Data excerpts:
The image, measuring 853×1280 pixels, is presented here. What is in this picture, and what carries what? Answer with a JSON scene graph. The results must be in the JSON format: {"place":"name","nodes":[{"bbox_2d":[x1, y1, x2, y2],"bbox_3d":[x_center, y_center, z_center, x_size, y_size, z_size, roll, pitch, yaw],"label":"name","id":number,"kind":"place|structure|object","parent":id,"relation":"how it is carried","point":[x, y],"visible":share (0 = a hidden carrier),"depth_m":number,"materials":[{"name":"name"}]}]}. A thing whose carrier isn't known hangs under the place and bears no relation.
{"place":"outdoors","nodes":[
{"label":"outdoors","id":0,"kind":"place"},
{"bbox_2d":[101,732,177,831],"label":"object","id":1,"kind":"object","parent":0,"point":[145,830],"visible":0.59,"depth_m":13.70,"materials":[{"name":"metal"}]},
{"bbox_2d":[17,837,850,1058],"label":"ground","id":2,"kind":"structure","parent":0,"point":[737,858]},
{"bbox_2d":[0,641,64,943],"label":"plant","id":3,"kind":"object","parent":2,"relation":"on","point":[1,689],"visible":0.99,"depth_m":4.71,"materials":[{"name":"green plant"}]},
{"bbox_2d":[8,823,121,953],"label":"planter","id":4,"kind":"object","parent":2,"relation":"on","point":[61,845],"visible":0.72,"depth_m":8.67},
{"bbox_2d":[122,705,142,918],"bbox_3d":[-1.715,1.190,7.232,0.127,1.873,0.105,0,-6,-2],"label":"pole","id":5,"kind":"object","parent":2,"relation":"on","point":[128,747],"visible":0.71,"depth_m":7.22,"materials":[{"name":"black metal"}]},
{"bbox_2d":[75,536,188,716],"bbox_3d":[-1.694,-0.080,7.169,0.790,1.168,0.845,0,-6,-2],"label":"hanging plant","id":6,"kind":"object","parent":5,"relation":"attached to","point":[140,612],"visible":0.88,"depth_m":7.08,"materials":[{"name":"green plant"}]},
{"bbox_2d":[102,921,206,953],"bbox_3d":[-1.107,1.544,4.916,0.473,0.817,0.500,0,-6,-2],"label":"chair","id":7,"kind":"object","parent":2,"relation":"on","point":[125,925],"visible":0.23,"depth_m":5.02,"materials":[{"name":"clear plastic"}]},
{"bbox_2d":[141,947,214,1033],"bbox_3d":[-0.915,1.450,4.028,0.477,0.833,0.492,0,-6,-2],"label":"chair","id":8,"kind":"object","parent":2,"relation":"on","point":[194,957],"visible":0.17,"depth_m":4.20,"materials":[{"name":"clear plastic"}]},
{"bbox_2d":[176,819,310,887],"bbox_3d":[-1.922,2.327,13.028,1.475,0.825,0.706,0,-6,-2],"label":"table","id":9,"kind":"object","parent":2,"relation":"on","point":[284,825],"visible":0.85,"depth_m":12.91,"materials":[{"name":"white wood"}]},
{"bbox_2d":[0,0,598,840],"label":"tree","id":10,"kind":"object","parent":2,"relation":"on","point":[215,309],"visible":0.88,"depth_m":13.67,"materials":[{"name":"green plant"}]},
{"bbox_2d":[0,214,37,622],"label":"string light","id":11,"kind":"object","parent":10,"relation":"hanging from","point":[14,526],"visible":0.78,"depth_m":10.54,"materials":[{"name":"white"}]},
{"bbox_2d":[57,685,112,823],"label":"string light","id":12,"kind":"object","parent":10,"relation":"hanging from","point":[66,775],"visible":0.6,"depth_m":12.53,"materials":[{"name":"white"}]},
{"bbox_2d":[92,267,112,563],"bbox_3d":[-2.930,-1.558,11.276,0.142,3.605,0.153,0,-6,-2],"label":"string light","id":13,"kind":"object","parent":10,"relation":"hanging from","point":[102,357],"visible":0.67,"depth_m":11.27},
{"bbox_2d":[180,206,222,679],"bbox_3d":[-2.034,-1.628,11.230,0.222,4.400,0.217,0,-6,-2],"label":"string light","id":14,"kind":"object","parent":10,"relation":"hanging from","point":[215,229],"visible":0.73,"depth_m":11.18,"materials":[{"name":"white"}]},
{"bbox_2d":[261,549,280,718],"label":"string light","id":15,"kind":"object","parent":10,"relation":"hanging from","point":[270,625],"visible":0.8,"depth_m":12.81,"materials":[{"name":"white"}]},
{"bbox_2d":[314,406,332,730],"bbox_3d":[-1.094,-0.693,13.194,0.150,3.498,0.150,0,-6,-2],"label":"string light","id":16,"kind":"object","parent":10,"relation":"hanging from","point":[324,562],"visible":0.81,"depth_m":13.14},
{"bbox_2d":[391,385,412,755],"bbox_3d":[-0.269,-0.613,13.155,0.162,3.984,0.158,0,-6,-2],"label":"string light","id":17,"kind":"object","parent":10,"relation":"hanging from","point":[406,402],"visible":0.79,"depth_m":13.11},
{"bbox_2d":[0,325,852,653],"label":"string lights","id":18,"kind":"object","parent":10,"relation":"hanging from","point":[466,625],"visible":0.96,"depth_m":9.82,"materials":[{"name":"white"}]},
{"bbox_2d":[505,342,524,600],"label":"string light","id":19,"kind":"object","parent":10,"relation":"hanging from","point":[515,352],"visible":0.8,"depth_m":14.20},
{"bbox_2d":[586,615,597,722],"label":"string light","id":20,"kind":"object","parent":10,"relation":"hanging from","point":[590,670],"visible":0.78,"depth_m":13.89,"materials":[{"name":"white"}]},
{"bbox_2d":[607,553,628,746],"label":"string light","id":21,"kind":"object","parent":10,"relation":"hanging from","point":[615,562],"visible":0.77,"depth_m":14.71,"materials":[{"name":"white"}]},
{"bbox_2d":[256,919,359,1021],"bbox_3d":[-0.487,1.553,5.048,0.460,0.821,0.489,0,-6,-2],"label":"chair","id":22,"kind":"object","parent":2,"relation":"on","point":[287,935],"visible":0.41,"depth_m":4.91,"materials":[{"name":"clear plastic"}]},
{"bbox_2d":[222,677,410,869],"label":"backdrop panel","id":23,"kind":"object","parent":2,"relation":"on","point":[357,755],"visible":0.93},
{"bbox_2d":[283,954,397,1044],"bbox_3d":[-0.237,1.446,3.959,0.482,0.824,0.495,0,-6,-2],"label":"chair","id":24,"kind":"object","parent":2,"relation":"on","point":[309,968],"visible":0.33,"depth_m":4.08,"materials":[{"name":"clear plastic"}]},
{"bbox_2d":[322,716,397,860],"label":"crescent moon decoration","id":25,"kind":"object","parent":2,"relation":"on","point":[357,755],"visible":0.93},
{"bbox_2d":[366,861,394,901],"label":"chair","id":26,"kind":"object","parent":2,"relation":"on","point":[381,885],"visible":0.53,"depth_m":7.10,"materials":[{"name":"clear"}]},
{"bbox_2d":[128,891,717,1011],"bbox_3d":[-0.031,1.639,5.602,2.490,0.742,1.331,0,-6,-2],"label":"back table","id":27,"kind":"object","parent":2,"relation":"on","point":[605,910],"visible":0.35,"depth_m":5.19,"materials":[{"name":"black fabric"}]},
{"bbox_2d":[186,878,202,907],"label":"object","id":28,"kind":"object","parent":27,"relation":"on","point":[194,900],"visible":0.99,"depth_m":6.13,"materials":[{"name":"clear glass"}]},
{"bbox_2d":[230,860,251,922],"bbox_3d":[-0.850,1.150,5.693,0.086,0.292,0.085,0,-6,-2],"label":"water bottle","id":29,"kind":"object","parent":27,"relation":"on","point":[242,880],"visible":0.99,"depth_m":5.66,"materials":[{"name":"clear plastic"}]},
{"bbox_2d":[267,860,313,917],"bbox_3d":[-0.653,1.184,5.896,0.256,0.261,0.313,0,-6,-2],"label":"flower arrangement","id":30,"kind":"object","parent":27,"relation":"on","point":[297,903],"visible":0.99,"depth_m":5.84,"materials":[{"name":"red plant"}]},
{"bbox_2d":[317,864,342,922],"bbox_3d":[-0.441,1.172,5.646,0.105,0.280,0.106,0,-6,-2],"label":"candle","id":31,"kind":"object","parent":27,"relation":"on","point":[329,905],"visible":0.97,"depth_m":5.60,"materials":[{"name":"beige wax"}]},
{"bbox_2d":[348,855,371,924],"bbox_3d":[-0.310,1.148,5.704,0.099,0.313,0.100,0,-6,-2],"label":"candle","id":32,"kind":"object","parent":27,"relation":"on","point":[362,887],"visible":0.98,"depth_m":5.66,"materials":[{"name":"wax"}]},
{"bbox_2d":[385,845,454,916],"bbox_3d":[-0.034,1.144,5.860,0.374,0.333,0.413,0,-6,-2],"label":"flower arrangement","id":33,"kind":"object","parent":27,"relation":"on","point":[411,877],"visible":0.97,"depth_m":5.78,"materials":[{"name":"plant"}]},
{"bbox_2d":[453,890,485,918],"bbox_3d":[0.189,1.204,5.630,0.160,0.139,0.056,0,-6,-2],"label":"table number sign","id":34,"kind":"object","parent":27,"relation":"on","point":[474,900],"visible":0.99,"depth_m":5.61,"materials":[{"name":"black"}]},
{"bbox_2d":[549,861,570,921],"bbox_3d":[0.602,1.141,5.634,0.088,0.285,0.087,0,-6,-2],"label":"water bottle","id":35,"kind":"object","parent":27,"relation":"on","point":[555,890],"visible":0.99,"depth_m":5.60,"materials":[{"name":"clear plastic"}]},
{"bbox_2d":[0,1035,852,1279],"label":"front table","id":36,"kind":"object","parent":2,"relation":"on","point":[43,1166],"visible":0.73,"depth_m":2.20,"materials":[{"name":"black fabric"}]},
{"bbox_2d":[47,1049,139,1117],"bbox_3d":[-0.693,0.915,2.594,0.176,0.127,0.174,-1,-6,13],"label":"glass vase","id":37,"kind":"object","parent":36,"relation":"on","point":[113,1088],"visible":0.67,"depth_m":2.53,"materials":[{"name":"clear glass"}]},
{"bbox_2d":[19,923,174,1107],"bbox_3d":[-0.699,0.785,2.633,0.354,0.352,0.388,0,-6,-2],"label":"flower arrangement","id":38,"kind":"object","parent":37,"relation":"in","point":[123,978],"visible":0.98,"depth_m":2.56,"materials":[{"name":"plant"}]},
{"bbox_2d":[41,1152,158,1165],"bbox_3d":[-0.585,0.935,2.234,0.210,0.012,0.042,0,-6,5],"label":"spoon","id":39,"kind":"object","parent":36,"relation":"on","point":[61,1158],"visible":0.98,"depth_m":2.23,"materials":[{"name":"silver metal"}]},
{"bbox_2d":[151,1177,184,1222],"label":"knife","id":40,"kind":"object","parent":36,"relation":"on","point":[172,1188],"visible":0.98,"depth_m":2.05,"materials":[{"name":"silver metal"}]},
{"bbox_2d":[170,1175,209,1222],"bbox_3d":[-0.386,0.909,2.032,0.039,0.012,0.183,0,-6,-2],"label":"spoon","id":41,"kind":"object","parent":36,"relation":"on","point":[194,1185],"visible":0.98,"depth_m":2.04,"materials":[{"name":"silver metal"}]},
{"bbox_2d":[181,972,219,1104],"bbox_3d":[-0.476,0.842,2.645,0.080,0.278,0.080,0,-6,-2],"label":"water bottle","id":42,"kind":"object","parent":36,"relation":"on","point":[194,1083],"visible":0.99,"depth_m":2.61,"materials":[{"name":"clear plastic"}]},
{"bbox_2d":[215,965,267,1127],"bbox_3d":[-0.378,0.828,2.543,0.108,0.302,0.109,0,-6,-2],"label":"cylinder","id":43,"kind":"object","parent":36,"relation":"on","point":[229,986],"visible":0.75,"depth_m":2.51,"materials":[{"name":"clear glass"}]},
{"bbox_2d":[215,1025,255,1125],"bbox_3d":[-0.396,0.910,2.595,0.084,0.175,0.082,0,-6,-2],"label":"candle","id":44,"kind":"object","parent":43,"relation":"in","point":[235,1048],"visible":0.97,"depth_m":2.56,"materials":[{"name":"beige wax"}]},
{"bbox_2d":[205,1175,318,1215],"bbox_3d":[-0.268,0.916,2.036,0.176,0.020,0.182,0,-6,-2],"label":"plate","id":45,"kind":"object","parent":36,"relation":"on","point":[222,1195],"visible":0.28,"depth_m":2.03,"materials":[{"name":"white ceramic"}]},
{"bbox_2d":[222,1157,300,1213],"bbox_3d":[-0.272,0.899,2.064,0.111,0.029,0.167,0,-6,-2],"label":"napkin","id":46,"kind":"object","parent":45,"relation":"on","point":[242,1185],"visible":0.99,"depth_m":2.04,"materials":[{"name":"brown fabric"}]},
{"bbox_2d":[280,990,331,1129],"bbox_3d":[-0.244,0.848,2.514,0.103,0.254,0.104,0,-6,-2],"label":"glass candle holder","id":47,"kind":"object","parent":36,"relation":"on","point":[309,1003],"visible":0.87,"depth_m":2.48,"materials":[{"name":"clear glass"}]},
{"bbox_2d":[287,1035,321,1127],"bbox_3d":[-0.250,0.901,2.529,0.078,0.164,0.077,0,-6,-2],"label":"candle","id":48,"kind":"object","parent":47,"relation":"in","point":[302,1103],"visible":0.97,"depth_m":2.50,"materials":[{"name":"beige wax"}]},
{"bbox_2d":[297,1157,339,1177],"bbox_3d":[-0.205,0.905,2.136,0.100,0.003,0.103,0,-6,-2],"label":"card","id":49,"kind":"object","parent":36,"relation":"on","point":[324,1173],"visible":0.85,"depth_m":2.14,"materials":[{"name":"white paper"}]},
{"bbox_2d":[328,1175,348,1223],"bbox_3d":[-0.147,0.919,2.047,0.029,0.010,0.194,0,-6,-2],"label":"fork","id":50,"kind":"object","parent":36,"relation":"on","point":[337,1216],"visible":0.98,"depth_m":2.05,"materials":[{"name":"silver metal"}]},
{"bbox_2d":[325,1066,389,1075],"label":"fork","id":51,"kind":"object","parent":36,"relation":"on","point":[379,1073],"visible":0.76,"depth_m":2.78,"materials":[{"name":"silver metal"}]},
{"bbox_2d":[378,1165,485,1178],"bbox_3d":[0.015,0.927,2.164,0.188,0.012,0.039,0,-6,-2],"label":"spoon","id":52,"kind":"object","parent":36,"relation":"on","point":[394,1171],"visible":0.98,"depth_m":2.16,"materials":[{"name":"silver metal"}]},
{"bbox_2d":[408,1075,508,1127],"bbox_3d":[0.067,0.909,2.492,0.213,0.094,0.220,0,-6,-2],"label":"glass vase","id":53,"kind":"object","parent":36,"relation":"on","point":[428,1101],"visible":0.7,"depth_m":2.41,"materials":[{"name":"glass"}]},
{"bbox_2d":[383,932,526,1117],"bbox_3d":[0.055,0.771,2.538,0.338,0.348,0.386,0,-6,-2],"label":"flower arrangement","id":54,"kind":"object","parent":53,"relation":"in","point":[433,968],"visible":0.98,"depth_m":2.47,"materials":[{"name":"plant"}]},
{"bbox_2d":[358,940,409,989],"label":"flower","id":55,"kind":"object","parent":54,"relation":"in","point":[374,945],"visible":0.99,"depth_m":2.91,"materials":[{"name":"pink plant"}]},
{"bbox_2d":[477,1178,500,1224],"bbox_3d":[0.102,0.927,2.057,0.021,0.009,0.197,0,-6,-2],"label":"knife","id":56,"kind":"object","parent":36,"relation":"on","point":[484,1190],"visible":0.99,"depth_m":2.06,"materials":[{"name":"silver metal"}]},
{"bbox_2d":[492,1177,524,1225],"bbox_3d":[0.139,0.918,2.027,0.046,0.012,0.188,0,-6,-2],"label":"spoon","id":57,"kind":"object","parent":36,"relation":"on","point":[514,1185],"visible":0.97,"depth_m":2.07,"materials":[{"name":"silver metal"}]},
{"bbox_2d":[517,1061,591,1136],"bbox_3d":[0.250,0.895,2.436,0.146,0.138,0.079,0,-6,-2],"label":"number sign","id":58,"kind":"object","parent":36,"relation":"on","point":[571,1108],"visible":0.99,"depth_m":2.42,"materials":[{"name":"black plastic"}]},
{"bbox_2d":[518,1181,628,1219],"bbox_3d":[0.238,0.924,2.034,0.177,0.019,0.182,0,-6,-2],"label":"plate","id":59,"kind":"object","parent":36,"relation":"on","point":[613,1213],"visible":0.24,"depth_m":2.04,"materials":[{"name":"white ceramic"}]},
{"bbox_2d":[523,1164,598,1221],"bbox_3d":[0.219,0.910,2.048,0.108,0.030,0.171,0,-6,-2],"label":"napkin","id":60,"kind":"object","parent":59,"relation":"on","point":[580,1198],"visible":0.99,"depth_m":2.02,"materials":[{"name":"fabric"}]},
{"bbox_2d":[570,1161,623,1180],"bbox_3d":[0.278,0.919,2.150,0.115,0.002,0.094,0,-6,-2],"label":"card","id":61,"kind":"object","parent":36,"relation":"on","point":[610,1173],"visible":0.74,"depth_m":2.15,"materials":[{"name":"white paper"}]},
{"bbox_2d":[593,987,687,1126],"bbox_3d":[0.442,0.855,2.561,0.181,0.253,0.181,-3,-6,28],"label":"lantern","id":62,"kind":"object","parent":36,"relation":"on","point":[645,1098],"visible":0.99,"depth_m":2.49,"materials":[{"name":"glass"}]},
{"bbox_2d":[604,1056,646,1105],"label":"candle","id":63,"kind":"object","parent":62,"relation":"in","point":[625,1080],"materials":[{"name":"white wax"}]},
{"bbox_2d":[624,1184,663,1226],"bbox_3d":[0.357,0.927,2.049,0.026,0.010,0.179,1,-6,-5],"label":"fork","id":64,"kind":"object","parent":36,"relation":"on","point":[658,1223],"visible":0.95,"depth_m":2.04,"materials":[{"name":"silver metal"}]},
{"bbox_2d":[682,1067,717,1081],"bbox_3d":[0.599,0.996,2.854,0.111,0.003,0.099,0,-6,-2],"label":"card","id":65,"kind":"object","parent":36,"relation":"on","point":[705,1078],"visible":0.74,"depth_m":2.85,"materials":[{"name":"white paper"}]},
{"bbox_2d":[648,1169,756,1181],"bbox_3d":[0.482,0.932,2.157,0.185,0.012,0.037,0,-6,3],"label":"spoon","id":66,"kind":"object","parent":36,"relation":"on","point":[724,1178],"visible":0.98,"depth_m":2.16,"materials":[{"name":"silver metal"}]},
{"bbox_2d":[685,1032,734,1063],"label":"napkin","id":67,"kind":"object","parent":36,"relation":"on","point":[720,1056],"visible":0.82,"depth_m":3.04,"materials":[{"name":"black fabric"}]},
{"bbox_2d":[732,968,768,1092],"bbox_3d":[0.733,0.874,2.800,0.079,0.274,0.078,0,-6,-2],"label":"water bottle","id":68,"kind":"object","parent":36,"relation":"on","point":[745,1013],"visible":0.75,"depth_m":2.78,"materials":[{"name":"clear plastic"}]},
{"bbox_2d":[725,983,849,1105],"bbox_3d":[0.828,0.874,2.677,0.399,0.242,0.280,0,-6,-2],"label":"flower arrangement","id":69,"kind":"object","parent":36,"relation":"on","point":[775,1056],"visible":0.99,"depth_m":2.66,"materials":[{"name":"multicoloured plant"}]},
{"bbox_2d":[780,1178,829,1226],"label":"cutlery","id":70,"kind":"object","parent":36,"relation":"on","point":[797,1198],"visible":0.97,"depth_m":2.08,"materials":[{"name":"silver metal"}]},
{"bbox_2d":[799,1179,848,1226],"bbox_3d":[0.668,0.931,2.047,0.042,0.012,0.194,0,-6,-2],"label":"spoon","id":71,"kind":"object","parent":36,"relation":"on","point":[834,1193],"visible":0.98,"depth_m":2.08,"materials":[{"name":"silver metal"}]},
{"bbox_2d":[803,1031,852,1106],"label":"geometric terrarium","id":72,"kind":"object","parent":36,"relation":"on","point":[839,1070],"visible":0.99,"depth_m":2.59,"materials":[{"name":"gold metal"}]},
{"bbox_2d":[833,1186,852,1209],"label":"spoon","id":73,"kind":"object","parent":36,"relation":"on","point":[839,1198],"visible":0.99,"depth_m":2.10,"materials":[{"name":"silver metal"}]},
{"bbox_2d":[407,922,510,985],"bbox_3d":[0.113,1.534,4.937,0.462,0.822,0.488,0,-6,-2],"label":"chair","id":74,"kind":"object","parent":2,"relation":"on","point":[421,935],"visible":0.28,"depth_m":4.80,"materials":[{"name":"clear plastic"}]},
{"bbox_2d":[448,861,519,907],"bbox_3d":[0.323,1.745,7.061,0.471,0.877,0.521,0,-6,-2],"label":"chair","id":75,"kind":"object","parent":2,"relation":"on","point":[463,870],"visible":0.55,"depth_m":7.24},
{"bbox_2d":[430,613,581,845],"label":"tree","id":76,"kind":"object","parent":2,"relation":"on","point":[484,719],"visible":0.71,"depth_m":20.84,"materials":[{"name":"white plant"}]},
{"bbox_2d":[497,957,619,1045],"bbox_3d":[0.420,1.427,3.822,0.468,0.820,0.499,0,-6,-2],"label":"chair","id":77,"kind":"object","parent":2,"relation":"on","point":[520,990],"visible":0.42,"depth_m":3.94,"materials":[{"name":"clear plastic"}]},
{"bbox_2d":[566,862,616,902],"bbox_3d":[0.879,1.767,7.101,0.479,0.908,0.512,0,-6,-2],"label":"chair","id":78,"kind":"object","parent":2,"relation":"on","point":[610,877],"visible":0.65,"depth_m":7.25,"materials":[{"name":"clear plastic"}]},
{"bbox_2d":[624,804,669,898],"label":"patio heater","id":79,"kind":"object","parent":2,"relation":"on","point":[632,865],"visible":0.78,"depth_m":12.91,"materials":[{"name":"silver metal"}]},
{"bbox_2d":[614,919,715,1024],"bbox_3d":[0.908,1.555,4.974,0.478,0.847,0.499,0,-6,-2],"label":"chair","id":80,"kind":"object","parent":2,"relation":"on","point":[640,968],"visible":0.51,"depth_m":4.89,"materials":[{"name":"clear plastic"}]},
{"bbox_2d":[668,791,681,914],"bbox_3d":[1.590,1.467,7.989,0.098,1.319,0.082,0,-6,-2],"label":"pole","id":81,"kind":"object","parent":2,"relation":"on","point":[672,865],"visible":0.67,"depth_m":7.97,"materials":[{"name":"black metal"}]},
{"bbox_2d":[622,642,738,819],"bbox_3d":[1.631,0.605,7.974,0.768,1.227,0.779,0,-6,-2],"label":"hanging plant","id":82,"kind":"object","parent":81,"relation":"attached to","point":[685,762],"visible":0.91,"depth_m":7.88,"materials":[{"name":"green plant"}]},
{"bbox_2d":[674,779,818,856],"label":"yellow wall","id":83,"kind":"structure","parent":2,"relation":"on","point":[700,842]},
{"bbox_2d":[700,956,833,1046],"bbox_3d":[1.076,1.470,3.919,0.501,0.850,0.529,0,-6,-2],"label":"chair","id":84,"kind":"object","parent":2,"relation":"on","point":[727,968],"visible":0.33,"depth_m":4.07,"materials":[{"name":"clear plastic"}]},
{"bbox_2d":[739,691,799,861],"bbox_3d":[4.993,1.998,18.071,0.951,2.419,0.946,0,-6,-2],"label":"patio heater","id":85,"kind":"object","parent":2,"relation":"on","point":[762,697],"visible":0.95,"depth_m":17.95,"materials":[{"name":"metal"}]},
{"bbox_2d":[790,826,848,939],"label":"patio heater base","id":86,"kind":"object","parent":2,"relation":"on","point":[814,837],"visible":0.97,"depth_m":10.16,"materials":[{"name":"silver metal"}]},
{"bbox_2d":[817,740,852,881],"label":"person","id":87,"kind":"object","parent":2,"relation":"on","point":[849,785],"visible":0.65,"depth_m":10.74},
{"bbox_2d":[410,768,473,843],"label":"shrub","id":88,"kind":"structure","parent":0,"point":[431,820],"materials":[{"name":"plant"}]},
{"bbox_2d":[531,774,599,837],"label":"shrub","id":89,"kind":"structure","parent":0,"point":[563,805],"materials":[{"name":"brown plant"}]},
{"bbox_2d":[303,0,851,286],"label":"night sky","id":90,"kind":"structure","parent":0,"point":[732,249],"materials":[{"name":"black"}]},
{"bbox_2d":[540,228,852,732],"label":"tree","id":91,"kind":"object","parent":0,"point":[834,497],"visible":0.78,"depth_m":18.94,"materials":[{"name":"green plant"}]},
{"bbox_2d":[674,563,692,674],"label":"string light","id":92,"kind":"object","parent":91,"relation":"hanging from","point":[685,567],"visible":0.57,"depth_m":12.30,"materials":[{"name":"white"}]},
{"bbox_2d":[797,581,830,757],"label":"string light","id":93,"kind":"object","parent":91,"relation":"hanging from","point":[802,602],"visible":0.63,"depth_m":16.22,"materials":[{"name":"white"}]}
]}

Assigned task: A single figure is the whole answer here: the number of lines in the records above that include "outdoors".

Answer to the exercise: 2